Problem requirements: Give the total of lines holding the word "unremarkable" in the records below, and nothing else.

START Records for this task

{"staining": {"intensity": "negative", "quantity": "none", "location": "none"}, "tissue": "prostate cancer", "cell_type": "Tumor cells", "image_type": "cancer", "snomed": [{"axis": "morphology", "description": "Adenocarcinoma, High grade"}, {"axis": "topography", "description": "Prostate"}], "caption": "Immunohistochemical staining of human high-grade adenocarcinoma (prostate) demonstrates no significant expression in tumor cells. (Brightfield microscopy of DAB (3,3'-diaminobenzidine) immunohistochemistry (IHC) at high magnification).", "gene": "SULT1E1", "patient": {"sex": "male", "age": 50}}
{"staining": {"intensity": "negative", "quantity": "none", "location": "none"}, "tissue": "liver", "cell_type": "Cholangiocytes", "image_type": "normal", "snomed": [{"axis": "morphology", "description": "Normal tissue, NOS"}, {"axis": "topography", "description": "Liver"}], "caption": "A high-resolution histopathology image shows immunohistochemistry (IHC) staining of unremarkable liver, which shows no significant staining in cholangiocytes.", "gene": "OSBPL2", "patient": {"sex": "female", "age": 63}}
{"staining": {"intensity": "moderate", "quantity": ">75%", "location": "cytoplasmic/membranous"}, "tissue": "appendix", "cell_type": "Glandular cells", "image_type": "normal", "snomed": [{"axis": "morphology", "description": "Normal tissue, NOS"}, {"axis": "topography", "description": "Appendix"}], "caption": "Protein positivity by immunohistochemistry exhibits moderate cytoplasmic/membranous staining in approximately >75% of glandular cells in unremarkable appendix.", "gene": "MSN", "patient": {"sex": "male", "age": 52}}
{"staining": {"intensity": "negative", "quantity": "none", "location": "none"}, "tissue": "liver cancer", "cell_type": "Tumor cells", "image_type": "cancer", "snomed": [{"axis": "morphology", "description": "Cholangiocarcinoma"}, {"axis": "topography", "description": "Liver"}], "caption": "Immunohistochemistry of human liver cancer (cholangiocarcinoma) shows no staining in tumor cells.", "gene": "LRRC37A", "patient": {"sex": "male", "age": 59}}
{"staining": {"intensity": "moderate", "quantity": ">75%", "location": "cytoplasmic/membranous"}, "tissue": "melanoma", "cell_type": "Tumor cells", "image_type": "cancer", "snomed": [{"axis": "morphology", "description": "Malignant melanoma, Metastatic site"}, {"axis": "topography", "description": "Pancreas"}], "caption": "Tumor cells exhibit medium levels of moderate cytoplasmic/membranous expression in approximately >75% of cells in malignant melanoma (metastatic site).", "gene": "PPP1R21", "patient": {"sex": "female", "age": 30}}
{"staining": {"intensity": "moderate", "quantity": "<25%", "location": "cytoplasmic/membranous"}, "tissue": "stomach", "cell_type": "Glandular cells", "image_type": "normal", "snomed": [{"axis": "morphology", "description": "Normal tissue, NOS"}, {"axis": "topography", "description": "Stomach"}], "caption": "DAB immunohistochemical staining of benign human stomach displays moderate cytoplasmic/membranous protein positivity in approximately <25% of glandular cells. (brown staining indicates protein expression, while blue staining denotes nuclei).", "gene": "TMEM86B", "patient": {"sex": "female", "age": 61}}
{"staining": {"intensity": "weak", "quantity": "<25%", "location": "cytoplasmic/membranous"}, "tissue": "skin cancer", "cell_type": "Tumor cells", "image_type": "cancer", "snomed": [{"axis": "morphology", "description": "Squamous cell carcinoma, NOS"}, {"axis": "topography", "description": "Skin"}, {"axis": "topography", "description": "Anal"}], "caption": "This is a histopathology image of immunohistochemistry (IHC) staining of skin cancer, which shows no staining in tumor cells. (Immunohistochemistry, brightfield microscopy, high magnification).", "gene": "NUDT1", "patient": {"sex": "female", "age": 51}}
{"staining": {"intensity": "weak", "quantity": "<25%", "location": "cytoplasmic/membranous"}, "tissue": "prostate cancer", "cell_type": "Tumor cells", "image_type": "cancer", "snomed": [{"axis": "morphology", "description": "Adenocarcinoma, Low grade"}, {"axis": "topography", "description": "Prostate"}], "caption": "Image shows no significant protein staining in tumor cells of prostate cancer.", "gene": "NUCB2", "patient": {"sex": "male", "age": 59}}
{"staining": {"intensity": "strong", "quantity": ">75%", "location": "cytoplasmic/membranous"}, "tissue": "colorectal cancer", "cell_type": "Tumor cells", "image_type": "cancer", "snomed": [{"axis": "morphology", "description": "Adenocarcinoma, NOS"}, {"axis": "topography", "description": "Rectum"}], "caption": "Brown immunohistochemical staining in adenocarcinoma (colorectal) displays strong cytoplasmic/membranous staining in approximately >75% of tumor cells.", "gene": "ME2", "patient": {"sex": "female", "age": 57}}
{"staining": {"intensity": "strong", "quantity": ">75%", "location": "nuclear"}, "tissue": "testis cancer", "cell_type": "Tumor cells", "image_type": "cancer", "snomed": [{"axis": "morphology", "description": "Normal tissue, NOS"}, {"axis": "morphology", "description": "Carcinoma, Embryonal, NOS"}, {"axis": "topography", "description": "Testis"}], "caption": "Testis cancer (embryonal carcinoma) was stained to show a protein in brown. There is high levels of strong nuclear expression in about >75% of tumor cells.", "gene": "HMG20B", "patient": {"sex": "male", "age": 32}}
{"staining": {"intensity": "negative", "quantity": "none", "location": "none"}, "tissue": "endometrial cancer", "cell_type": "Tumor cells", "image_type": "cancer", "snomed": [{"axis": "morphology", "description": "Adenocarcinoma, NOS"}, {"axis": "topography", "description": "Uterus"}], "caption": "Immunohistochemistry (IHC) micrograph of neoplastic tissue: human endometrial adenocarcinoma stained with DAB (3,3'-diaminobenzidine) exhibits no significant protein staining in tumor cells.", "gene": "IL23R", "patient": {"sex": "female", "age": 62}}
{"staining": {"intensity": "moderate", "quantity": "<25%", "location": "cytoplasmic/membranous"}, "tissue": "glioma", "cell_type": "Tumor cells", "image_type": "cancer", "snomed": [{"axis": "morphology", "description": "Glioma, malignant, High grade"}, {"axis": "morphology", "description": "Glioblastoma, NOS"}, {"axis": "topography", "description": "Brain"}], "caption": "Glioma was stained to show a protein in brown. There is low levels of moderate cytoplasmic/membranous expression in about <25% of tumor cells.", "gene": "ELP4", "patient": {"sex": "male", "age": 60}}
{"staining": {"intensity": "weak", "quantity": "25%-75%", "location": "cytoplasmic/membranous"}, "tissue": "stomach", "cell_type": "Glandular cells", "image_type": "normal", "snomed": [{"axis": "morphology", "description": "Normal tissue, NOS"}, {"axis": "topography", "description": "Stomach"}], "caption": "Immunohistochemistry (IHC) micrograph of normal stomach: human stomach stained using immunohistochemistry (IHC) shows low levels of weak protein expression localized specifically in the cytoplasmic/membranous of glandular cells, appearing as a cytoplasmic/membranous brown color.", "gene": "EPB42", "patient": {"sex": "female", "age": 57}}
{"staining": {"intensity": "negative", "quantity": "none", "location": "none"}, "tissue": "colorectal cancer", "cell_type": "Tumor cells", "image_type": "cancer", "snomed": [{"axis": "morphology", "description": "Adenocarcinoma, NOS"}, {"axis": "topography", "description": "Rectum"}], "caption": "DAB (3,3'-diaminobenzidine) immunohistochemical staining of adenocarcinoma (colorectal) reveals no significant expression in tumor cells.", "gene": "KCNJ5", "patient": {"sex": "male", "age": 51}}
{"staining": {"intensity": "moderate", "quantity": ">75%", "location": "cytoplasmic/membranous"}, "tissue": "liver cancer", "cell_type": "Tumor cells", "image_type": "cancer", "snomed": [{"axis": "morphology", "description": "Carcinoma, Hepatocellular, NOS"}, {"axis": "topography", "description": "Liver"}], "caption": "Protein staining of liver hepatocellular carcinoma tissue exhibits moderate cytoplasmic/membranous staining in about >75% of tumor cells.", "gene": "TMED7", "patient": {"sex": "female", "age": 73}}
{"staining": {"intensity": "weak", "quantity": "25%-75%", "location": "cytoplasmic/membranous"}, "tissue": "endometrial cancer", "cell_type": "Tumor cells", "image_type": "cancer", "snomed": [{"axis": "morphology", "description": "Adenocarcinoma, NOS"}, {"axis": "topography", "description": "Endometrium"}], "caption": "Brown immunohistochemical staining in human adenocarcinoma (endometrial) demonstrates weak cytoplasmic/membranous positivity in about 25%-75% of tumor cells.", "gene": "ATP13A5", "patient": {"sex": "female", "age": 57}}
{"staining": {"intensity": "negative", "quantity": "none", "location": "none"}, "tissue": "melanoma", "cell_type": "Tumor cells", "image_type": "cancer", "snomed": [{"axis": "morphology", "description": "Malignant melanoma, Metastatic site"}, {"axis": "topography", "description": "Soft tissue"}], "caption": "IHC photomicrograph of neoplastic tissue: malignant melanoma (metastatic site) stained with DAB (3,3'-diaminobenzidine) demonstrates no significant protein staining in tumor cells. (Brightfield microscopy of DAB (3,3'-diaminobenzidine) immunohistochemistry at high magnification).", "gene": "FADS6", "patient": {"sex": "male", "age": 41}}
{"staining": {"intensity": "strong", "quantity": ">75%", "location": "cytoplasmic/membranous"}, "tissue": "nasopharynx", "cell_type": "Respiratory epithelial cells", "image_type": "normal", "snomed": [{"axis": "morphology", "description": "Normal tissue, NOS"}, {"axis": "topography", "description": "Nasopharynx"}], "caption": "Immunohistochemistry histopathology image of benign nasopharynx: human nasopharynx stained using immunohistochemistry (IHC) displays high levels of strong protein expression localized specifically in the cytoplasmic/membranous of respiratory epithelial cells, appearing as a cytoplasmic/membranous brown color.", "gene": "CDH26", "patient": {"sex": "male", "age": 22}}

END Records for this task

Final answer: 2